Last Option May Be Only Option
For better or worse, most emergency physicians agree that the emergency department, once a last resort, has become a primary care option for many.
Dr. Paul Pepe, chair of emergency medicine at UT Southwestern Medical Center, said that a patient who injures her knee playing tennis may choose to go to an emergency department because she will be taken care of faster.
While it may take days to get an appointment with a primary care physician, Pepe explained, followed by another wait to get X-rays and other treatments, an emergency department can diagnose and treat the problem within hours. That's even with factoring in wait times.
"We've become victims of our own success in that regard," said Pepe.
"We can get tests done…within the space of a few hours, even though we have more patients than we can handle," said Dr. Gabe Kelen, chair of emergency medicine at Johns Hopkins Hospital. "Patients themselves have now come to realize they are better off coming to the emergency department."
For some, though, the emergency room is the only option.
With the passage of the Emergency Medical Treatment and Active Labor Act in 1986, patients were guaranteed treatment at an emergency department regardless of their ability to pay. For those who could not afford a primary care physician, the emergency department filled that need.
"The global solution is better access to primary care -- most patients in ERs don't need to be there," said Dr. Antonio Dajer, acting chief of emergency medicine at New York Downtown Hospital.
But even many insured patients lack a primary care physician and go to hospitals only when something is wrong, said Johnson.
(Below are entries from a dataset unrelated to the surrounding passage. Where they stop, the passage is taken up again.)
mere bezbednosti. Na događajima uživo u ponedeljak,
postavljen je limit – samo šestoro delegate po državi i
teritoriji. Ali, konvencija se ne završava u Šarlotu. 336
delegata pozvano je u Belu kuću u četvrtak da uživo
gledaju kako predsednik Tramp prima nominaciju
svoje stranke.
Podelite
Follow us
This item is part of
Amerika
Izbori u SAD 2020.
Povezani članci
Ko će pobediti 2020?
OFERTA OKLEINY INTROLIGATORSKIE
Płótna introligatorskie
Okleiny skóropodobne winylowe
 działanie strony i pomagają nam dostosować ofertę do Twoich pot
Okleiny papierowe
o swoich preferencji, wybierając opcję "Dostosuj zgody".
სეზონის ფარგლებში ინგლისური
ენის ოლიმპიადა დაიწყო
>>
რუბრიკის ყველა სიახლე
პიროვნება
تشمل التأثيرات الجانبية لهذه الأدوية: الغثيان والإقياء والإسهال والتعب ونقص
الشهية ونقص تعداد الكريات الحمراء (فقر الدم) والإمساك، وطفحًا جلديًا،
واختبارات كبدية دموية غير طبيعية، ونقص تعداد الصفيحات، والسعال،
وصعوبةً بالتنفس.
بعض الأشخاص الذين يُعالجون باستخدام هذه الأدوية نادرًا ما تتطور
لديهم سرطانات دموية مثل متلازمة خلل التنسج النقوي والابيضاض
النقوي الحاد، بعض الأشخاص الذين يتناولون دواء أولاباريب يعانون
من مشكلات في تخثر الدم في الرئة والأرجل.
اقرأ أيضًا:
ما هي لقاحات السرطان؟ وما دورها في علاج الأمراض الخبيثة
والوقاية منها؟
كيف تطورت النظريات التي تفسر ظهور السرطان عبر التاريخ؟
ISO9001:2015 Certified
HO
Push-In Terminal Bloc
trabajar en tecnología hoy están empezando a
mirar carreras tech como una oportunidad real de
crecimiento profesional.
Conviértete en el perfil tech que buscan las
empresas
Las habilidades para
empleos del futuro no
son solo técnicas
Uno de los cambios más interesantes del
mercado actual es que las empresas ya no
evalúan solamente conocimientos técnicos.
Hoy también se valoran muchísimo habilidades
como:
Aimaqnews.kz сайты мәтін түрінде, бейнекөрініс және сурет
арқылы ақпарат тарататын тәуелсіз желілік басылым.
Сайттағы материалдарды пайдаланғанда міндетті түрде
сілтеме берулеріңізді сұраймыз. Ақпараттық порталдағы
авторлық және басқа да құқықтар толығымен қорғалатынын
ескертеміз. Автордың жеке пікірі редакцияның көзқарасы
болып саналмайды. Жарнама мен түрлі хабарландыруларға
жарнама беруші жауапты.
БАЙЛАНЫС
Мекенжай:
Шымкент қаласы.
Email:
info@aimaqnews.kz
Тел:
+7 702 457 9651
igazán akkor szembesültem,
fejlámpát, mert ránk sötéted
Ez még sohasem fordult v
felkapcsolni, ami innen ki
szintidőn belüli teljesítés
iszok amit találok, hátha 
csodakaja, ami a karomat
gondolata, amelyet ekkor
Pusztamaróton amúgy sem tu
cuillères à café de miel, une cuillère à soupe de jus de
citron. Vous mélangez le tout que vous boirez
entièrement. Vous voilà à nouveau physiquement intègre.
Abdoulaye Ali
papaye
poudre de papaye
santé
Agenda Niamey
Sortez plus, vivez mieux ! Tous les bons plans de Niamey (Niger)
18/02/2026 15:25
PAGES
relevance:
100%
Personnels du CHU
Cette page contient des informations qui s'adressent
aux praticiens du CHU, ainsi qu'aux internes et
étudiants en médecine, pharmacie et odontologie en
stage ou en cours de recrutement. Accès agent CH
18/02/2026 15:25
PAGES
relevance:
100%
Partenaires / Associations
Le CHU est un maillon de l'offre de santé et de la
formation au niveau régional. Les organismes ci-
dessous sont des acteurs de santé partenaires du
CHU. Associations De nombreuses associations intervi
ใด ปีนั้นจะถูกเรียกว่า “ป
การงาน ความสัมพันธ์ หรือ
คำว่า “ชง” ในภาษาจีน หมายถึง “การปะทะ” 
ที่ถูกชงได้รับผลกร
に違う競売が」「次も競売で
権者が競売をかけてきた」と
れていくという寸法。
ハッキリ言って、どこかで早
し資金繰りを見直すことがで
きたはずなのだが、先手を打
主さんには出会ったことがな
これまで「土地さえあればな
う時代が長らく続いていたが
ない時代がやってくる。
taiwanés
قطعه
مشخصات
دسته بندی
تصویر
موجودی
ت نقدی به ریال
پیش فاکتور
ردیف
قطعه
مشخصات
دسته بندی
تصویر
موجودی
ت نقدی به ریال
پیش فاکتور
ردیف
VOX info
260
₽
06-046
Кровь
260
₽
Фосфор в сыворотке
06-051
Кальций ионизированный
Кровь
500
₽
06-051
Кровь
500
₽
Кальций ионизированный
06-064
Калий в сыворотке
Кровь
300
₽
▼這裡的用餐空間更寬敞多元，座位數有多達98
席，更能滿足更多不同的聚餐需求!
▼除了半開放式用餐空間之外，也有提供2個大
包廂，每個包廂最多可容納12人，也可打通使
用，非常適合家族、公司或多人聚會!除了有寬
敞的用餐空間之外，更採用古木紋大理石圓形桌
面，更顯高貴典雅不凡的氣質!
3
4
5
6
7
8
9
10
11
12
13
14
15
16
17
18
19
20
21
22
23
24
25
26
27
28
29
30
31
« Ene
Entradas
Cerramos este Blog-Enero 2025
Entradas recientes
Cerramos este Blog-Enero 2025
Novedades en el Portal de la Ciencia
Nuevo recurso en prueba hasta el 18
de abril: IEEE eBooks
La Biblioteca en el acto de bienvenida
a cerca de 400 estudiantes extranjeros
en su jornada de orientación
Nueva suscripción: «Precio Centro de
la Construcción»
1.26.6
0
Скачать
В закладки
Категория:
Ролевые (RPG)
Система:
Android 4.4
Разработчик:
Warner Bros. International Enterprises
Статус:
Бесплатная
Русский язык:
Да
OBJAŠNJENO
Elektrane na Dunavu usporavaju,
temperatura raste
And that presents a problem as well.
"It makes it much more difficult to have comprehensive records for patients," he said, leading to emergency physicians being unaware of a patients' history before they came to the emergency room.
No Harm, No Foul?
"People don't really see this as harming patients," said Kelen. "So long as people don't need it and it's OK to wait, there's no sense of urgency."
He explained that crowded emergency departments can't follow the strict guidelines for care set out for them -- guidelines that are in place to ensure the safety of patients.
Kelen isn't alone in his complaints.
The Institute of Medicine made 60 recommendations a year ago that "garnered widespread attention from the media and health care professionals," wrote Eric Berger and Mary McKenna in a recent article in the journal Annals of Emergency Medicine.
"One fact is clear," they continued, "few of the [Institute of Medicine] recommendations contained within [the] reports have yet been acted upon."
As Dr. Howard Blumstein, medical director of the emergency department at Wake Forest University School of Medicine explained, the problem will only get worse without action.
"Incidents like the one in L.A. will become more frequent," he predicted. "Patients with heart attacks and strokes and other conditions that need to be treated rapidly will see their care delayed."